**Your goal**
For every record, give an exact copy that has no pictures in it.

....

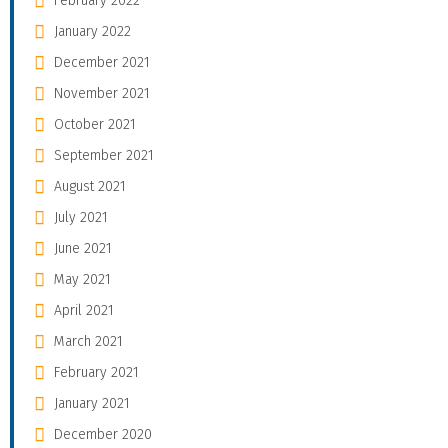
February 2022
January 2022
December 2021
November 2021
October 2021
September 2021
August 2021
July 2021
June 2021
May 2021
April 2021
March 2021
February 2021
January 2021
December 2020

....

**Result of this exercise**
February 2022
January 2022
December 2021
November 2021
October 2021
September 2021
August 2021
July 2021
June 2021
May 2021
April 2021
March 2021
February 2021
January 2021
December 2020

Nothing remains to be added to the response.